*** Opening Material for the task ***

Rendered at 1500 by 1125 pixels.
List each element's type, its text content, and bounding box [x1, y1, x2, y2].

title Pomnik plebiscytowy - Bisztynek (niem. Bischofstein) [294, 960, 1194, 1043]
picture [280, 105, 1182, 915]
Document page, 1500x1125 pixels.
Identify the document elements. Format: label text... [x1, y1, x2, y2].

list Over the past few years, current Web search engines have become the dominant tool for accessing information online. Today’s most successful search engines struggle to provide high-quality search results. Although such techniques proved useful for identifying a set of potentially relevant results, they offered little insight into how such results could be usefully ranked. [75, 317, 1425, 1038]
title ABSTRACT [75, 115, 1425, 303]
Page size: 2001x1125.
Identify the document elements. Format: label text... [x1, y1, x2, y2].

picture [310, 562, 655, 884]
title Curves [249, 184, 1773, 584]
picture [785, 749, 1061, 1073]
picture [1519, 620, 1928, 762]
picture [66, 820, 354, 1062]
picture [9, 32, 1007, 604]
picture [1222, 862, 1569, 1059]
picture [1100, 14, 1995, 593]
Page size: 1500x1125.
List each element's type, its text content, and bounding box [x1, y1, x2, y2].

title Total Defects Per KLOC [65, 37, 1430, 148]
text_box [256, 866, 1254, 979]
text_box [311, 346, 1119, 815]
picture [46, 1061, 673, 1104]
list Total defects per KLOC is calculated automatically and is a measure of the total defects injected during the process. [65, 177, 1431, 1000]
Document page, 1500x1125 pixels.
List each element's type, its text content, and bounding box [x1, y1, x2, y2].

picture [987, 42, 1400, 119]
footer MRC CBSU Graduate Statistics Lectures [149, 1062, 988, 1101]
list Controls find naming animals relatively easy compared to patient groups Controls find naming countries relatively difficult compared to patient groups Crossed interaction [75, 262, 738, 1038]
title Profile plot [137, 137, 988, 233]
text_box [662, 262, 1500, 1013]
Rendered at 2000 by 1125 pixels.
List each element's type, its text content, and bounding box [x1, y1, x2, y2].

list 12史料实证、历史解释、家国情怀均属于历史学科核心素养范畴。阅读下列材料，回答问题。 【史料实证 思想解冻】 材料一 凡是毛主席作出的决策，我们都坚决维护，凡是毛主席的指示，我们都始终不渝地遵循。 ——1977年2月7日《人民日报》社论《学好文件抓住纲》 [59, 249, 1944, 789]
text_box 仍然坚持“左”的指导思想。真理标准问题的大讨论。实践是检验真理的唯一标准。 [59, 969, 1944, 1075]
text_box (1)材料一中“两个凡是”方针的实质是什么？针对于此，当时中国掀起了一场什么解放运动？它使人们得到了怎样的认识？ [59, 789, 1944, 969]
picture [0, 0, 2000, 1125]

*** Closing Material for the task ***

## Request
Using the records above, restate word for word the lines from the one with "Page size: 2001x1125." through the one with "Rendered at 2000 by 1125 pixels.", both included.

## Solution to this exercise
Page size: 2001x1125.
Identify the document elements. Format: label text... [x1, y1, x2, y2].

picture [310, 562, 655, 884]
title Curves [249, 184, 1773, 584]
picture [785, 749, 1061, 1073]
picture [1519, 620, 1928, 762]
picture [66, 820, 354, 1062]
picture [9, 32, 1007, 604]
picture [1222, 862, 1569, 1059]
picture [1100, 14, 1995, 593]
Page size: 1500x1125.
List each element's type, its text content, and bounding box [x1, y1, x2, y2].

title Total Defects Per KLOC [65, 37, 1430, 148]
text_box [256, 866, 1254, 979]
text_box [311, 346, 1119, 815]
picture [46, 1061, 673, 1104]
list Total defects per KLOC is calculated automatically and is a measure of the total defects injected during the process. [65, 177, 1431, 1000]
Document page, 1500x1125 pixels.
List each element's type, its text content, and bounding box [x1, y1, x2, y2].

picture [987, 42, 1400, 119]
footer MRC CBSU Graduate Statistics Lectures [149, 1062, 988, 1101]
list Controls find naming animals relatively easy compared to patient groups Controls find naming countries relatively difficult compared to patient groups Crossed interaction [75, 262, 738, 1038]
title Profile plot [137, 137, 988, 233]
text_box [662, 262, 1500, 1013]
Rendered at 2000 by 1125 pixels.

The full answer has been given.